Copy the material word for word from the line containing "27 марта 2022" through the line containing "Oogstfeesten Avelgem", including both of those lines, and leave out the pictures.

--- Source records ---

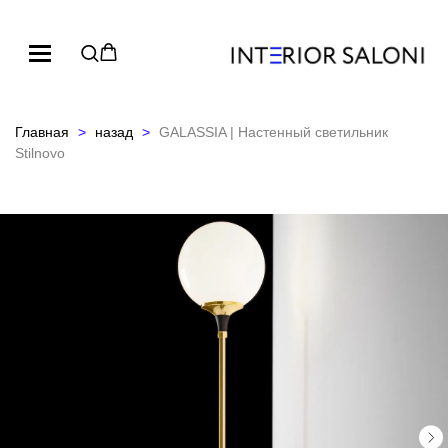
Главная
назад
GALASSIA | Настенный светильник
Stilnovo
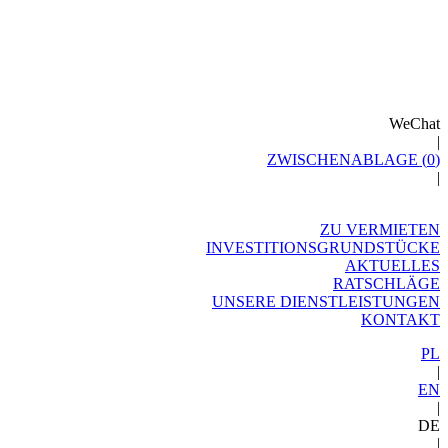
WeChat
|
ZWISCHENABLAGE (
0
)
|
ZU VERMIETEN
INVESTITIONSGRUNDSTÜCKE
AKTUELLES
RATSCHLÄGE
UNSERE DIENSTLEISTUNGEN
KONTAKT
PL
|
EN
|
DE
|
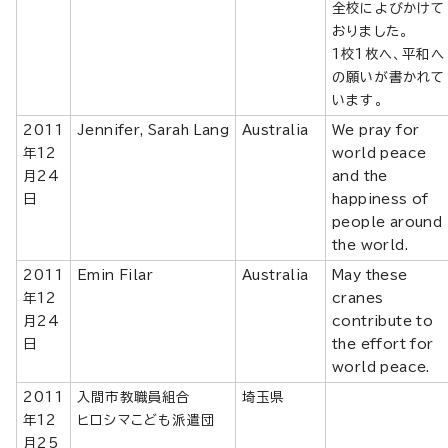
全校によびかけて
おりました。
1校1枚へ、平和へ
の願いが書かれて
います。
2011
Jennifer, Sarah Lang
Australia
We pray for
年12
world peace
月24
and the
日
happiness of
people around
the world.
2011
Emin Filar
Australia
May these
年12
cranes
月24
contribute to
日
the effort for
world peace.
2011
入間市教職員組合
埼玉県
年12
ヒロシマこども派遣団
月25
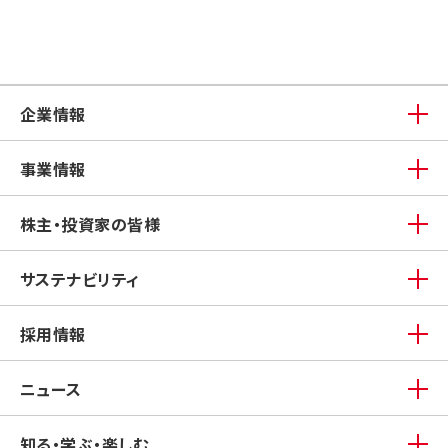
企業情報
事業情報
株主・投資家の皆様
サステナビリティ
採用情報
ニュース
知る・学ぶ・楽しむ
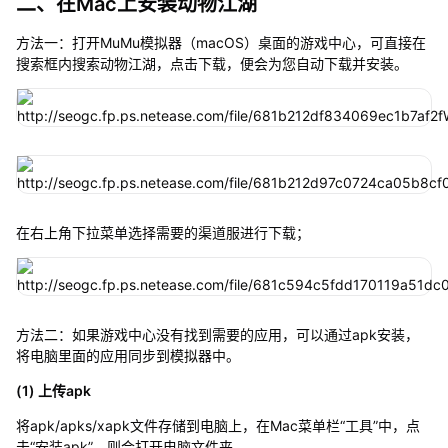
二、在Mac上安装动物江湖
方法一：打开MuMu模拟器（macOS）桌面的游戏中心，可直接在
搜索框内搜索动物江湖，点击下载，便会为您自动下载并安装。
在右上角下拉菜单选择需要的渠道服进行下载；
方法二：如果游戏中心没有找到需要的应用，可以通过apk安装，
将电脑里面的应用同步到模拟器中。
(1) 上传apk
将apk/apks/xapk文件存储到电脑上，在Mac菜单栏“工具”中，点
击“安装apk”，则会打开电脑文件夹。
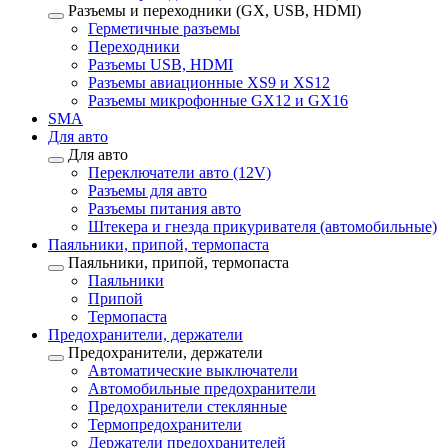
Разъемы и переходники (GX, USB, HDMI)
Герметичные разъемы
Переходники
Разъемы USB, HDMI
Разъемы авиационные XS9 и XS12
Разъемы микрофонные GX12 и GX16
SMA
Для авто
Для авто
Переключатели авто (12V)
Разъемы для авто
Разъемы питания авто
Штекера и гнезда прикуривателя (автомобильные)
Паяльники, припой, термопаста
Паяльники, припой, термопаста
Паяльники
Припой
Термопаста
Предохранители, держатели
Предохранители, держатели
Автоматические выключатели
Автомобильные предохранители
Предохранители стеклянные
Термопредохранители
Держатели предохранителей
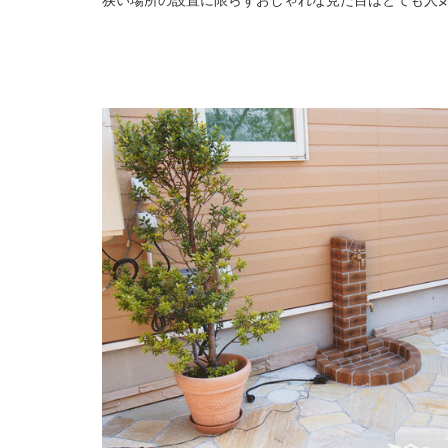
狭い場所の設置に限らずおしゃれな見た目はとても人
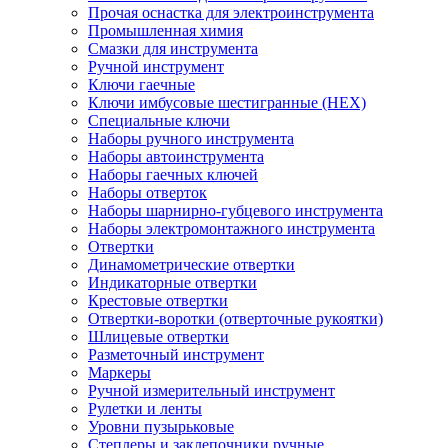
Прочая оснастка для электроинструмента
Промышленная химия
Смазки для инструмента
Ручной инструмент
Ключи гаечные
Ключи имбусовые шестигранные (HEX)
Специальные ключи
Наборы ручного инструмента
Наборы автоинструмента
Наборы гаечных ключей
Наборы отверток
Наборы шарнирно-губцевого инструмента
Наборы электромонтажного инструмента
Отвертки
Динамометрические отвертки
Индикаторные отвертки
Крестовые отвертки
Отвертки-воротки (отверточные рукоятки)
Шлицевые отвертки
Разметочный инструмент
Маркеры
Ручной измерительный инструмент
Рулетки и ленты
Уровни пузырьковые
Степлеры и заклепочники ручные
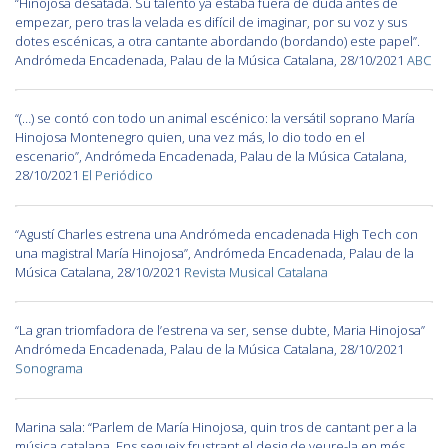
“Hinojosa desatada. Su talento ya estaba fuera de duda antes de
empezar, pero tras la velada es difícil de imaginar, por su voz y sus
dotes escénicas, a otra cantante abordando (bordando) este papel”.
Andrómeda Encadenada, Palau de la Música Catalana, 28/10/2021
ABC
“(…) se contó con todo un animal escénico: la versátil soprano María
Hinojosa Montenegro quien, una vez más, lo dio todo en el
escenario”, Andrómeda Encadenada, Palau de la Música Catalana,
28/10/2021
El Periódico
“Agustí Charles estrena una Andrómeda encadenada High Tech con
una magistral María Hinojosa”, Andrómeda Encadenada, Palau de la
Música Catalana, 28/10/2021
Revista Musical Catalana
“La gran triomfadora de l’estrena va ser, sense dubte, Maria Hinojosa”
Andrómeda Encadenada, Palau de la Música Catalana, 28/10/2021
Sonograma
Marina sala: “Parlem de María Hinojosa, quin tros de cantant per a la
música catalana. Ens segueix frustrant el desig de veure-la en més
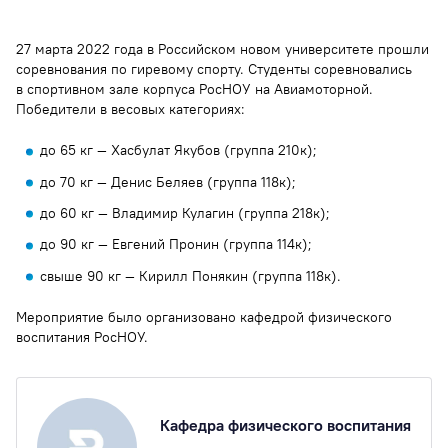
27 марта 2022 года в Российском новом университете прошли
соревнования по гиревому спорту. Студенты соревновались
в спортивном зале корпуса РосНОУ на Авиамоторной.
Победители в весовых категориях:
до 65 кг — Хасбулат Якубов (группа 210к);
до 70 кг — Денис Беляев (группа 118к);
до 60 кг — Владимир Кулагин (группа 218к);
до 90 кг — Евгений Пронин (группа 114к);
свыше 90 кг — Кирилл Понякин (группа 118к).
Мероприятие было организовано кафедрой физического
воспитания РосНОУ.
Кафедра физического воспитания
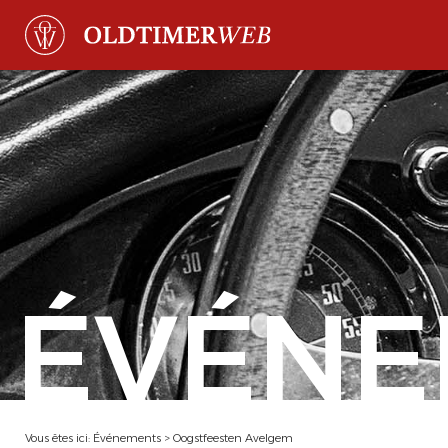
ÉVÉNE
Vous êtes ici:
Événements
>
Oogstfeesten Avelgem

---
--- Source records ---

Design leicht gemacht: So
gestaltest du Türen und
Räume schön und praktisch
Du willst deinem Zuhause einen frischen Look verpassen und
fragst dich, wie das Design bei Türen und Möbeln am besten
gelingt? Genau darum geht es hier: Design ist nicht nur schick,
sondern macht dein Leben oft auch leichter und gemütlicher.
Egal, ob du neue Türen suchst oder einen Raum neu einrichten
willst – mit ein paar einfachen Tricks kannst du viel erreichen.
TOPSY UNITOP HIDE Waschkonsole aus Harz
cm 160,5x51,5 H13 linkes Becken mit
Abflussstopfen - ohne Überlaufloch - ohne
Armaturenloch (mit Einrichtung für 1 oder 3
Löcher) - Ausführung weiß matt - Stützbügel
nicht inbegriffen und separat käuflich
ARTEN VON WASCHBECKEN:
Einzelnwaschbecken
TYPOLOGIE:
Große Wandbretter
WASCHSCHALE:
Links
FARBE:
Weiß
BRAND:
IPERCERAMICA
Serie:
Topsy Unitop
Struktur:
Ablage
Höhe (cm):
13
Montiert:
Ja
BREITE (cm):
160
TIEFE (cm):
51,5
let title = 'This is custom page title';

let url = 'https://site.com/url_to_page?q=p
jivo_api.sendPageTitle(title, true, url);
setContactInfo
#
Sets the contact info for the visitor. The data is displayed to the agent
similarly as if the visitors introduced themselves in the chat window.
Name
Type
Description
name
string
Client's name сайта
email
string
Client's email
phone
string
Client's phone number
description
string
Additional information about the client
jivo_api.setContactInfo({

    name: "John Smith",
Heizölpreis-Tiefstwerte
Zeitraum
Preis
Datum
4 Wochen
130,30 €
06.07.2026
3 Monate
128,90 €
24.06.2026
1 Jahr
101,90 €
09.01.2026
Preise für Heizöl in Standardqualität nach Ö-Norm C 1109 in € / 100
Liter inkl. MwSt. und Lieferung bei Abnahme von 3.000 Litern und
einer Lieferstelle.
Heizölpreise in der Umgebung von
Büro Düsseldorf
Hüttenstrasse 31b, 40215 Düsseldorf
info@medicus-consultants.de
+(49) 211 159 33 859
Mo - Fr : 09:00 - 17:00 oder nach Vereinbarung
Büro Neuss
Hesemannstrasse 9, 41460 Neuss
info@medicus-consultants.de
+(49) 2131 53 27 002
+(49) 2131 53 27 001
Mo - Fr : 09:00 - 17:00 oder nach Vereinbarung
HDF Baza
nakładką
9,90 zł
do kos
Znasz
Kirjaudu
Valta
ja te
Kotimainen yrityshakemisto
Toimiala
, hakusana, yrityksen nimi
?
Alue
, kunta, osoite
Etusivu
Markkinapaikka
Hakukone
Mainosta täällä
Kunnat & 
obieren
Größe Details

---

● Reply:
27 марта 2022 года в Российском новом университете прошли
соревнования по гиревому спорту. Студенты соревновались
в спортивном зале корпуса РосНОУ на Авиамоторной.
Победители в весовых категориях:
до 65 кг — Хасбулат Якубов (группа 210к);
до 70 кг — Денис Беляев (группа 118к);
до 60 кг — Владимир Кулагин (группа 218к);
до 90 кг — Евгений Пронин (группа 114к);
свыше 90 кг — Кирилл Понякин (группа 118к).
Мероприятие было организовано кафедрой физического
воспитания РосНОУ.
Кафедра физического воспитания
ÉVÉNE
Vous êtes ici:
Événements
>
Oogstfeesten Avelgem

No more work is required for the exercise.